# Running Gotchi with Your Own LLM

## Getting Started

Gotchi is a mysterious digital pet that tests how well AI models can figure out hidden rules. Your LLM will need to keep the pet alive by choosing actions wisely - but it won't know what each action does until it tries!

**Important:** This notebook requires the `gotchi.py` file to be available in the same directory. Make sure it's in your working directory before running the cells.

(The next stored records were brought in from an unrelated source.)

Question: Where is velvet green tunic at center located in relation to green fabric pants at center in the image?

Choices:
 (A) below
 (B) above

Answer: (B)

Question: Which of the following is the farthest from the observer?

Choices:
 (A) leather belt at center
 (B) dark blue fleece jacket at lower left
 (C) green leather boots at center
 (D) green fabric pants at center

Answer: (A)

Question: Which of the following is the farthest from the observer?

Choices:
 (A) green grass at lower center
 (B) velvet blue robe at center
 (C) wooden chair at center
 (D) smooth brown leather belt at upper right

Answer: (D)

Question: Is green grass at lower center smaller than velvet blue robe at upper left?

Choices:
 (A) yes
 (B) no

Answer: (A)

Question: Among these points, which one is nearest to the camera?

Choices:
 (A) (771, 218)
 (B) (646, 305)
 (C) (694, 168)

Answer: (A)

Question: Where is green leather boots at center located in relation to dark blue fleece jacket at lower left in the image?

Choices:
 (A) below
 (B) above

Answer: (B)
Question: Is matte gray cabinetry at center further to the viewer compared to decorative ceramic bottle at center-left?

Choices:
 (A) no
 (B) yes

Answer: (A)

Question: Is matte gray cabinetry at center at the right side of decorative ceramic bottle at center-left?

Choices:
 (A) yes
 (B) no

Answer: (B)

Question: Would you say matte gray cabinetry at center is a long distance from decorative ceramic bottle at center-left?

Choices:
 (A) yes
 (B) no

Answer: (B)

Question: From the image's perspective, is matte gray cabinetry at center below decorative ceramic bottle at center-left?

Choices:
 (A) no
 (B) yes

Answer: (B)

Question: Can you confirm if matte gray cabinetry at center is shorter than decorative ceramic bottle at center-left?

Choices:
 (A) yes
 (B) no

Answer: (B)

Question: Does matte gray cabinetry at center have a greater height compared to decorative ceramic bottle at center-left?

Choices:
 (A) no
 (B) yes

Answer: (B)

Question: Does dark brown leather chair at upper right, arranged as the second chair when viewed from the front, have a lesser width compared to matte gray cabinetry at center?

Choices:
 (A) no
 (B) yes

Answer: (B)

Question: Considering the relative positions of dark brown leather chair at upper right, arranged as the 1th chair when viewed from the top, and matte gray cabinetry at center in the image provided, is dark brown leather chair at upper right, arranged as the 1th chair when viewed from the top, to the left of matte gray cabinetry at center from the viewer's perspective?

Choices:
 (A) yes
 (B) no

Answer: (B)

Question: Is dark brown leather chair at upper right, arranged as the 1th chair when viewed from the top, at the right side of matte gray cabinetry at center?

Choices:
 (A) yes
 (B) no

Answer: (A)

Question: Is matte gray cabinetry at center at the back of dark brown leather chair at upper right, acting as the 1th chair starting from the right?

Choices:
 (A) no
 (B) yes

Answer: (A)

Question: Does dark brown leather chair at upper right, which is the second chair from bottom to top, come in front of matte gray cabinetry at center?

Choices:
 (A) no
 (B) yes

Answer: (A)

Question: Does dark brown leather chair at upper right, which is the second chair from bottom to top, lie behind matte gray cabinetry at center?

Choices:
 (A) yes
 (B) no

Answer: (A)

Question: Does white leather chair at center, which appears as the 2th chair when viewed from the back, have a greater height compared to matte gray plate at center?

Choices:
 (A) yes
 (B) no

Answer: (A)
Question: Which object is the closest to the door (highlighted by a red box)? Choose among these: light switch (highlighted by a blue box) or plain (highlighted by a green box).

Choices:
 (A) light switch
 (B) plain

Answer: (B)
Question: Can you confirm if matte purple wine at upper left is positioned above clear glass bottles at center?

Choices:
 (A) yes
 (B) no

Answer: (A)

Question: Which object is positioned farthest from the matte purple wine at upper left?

### Step 1: Set Up Your LLM Connection

In [None]:
# Install required packages (if needed)
# !pip install openai matplotlib

In [None]:
# Import necessary libraries
import random
from gotchi import Gotchi
import openai
from openai import OpenAI
import matplotlib.pyplot as plt

# Set your API key here (keep it secret!)
# For security, consider using environment variables or a .env file
OPENAI_API_KEY = ""  # <- Enter your API key here

### Tips for Local LLMs

"OpenAI" has become a defacto API standard for many model providers. `llama.cpp` and `ollama` both offer the ability to run a compatible REST API. This means you can use the `openai` Python library, or any other library that makes JSON requests over HTTP, like `requests`. Instead of paying OpenAI for tokens over their API, you can run a small local model to generate the responses for Gotchi.

If using Ollama:
```bash
# Start Ollama server
ollama serve

# Pull a model (if needed)
ollama pull llama2
```

Then set:
```python
BASE_URL = "http://localhost:11434/v1"
MODEL = "llama2"
```

In [None]:
# Choose your model and connection type

# Option 1: For OpenAI (GPT-4, GPT-3.5, etc.)
#MODEL = "gpt-4"  # or "gpt-3.5-turbo", "o1-mini"
#client = OpenAI(api_key=OPENAI_API_KEY)

# Option 2: For Local LLMs (Ollama, LM Studio, etc.)
# MODEL = "llama2"  # or your model name

# BASE_URL = "http://localhost:5000/v1"  # <- Update with your local server URL

# client = OpenAI(api_key="dummy", base_url=BASE_URL)
client = OpenAI(api_key="x", base_url=BASE_URL)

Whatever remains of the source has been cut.